- **Problem**
Within the entries below, the lines from the one with "left hip: (814, 568, -6)" through the one with "right hip: (1336, 524, 8)" are to be set down exactly, both ends kept.

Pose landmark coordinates

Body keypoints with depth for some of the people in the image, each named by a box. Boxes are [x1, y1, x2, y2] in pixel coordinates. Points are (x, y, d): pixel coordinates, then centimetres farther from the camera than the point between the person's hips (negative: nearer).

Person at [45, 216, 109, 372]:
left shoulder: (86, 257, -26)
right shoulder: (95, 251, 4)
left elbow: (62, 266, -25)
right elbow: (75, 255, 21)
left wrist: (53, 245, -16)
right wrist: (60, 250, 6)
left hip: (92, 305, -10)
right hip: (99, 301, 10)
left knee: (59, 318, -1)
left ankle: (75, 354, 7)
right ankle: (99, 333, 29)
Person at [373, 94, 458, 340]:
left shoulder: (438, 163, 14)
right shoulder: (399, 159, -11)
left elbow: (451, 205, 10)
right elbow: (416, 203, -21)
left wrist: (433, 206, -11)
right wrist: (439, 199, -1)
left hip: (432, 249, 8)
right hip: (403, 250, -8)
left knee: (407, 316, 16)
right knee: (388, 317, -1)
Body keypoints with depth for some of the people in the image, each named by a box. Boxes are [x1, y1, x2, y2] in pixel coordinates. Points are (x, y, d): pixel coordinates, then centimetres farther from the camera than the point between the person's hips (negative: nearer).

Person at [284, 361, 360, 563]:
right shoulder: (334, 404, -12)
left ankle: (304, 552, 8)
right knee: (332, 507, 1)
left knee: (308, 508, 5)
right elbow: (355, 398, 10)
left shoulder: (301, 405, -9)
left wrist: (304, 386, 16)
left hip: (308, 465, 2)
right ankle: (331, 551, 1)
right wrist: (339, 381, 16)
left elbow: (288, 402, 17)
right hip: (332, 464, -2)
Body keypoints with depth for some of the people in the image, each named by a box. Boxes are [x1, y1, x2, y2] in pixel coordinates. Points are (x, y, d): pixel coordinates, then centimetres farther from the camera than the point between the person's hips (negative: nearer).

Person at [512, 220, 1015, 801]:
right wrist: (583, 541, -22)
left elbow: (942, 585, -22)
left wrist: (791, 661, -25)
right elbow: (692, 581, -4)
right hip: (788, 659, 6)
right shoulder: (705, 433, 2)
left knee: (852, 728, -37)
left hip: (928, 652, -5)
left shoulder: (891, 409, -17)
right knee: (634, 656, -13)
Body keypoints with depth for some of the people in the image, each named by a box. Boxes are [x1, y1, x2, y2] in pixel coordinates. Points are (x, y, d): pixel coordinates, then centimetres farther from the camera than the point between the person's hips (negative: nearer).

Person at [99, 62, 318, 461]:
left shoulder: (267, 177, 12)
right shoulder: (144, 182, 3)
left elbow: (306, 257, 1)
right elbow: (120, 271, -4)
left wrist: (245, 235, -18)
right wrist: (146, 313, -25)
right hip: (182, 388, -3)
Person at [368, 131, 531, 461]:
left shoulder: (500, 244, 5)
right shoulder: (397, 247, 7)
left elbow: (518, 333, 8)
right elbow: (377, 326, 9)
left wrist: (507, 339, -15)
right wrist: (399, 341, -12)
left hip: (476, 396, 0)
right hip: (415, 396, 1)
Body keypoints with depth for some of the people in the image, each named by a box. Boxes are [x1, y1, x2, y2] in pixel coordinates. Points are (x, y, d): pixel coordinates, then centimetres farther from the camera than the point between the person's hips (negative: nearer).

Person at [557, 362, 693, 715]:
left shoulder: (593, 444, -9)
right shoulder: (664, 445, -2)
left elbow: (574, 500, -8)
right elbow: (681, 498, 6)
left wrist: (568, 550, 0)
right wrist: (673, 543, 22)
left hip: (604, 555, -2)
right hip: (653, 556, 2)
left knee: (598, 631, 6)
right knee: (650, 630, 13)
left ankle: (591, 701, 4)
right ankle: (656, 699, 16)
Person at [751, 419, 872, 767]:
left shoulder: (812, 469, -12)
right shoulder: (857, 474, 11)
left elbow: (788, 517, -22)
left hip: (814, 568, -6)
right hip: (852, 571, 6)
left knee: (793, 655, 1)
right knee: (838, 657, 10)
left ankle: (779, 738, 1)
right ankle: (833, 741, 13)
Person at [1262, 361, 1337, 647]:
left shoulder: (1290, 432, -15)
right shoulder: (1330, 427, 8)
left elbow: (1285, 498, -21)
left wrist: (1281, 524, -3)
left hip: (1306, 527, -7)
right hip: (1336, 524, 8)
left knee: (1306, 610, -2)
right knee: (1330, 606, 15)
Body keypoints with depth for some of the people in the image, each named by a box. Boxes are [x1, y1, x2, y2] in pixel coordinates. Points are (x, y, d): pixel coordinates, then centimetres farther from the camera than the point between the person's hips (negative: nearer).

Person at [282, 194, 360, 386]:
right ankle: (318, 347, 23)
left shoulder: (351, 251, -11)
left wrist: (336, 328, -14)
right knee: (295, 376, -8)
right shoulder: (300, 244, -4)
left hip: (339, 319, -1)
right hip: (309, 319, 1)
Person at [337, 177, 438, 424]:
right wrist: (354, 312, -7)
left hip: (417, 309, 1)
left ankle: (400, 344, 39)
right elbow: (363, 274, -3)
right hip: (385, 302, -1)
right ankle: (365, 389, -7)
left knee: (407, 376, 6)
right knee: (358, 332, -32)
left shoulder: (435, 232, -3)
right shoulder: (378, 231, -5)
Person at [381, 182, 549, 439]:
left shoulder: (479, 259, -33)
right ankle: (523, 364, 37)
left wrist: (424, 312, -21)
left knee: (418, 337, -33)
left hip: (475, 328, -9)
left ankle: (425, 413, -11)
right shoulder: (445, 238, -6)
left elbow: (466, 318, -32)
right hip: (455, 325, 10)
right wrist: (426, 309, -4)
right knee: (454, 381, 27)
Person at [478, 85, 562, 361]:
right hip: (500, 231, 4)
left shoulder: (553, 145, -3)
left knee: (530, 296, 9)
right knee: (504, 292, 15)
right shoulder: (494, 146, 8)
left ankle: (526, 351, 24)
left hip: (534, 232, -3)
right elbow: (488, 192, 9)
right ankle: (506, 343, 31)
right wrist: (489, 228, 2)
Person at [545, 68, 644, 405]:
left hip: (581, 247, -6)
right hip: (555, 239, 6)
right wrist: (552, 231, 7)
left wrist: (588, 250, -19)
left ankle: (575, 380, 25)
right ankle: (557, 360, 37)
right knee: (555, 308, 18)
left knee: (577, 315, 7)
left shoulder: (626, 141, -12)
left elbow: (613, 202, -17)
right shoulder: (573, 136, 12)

- **Task response**
left hip: (814, 568, -6)
right hip: (852, 571, 6)
left knee: (793, 655, 1)
right knee: (838, 657, 10)
left ankle: (779, 738, 1)
right ankle: (833, 741, 13)
Person at [1262, 361, 1337, 647]:
left shoulder: (1290, 432, -15)
right shoulder: (1330, 427, 8)
left elbow: (1285, 498, -21)
left wrist: (1281, 524, -3)
left hip: (1306, 527, -7)
right hip: (1336, 524, 8)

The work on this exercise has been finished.